◆ Task set
1. In the universal credit article, how many households does council tax benefit affect?
2. Carry on writing the universal credit article, picking up after its last sentence.

◆ Exercise text
As far as welfare reform policy goes, universal credit is sheer lunacy, and any creaks in the system could lead to anyone feeling the axe, intended or not.
Disabled people cut off cold, Londoners moved to the Midlands, and addicts made destitute for turning down treatments that only work when freely entered into. With so many lurid headlines around social security, it seems almost callous to bring up the engineering. But it is only a matter of months until the universal credit is supposed to start kicking in, and if this grand contraption does not fire on all cylinders, then anyone could find themselves out of pocket - whether or not ministers had intended to swing the axe their way.
From child support to tax credits, new financial systems have a record of going wrong. Talk to officials in Whitehall about whether it will turn out tickety-boo and they make a nervous sucking sound, before muttering something like "We'll find out soon enough". Iain Duncan Smith has posed as the grand architect, but what is needed is a site inspector with a keen eye for small cracks in the concrete. I get no sense of ministers spending much time holding officials' feet to the fire about exactly what's meant to happen, and what will happen instead if things don't go to plan. Not every new system is a disaster - pension credit was not, although perhaps only because feet were held so close to the fire with that. Maybe Whitehall will be lucky again - we'll find out soon enough.
But even if the infrastructure holds up, an IFS report last week drew attention to a devastating flaw in the design itself. It concerns the least-noticed, but most widely applied of all means tests. Council tax benefit affects 5.9 million households, because it goes to young and old, renters and owners, disabled and able-bodied people alike.

◆ Collected data
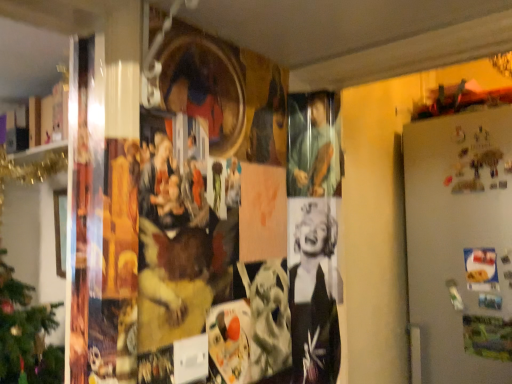
Where is `white matte refrigerator at right`? white matte refrigerator at right is located at coordinates (460, 245).

The width and height of the screenshot is (512, 384). Describe the element at coordinates (460, 245) in the screenshot. I see `white matte refrigerator at right` at that location.

Where is `white matte refrigerator at right`? white matte refrigerator at right is located at coordinates (460, 245).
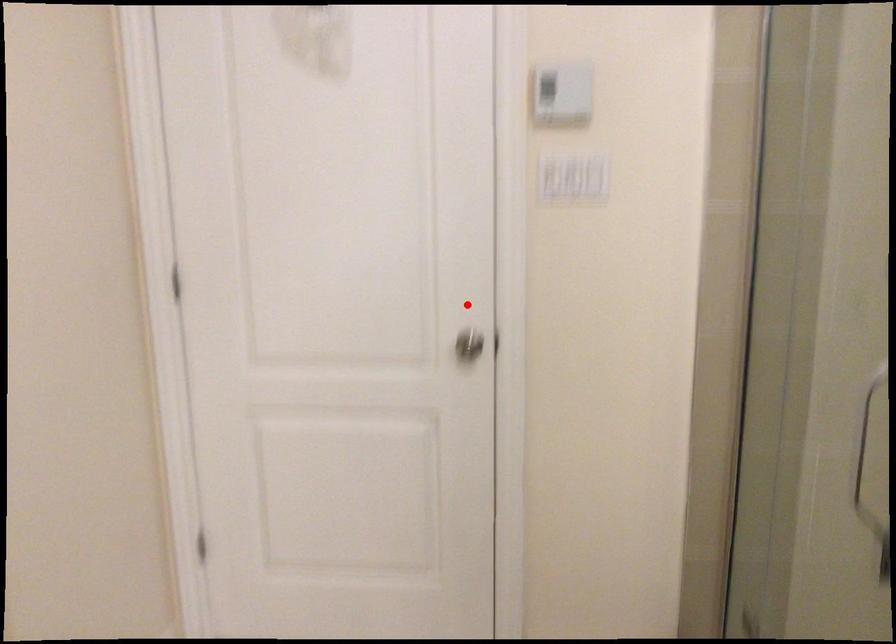
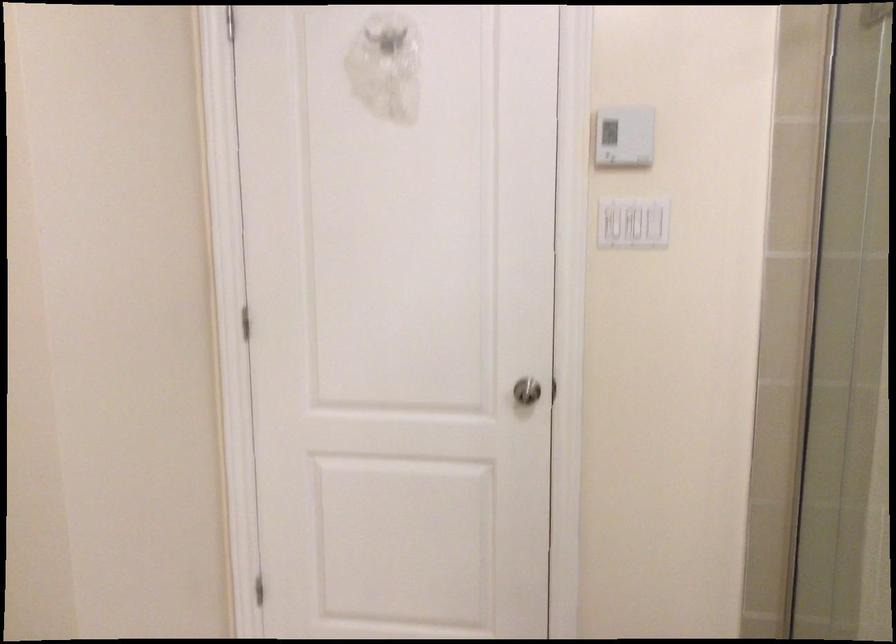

◆ Results of the tasks
1. 5.9 million households.

2.
Duncan Smith's big idea with universal credit was bringing all the disparate payments into a single stream so that he could iron out all the perversities that arise when one part of the system runs up against another. Overblown spin suggested that a single credit might promote marriages and iron out every inherent tension between relieving poverty and rewarding self-improvement. But there was a kernel of truth here - overlapping means-tests spell trouble. As I've written before, a lone parent paying David Lloyd George's national insurance, facing withdrawal of Norman Fowler's housing benefit and seeing Gordon Brown's tax credits being tapered away might very well be a lone parent for whom work doesn't pay.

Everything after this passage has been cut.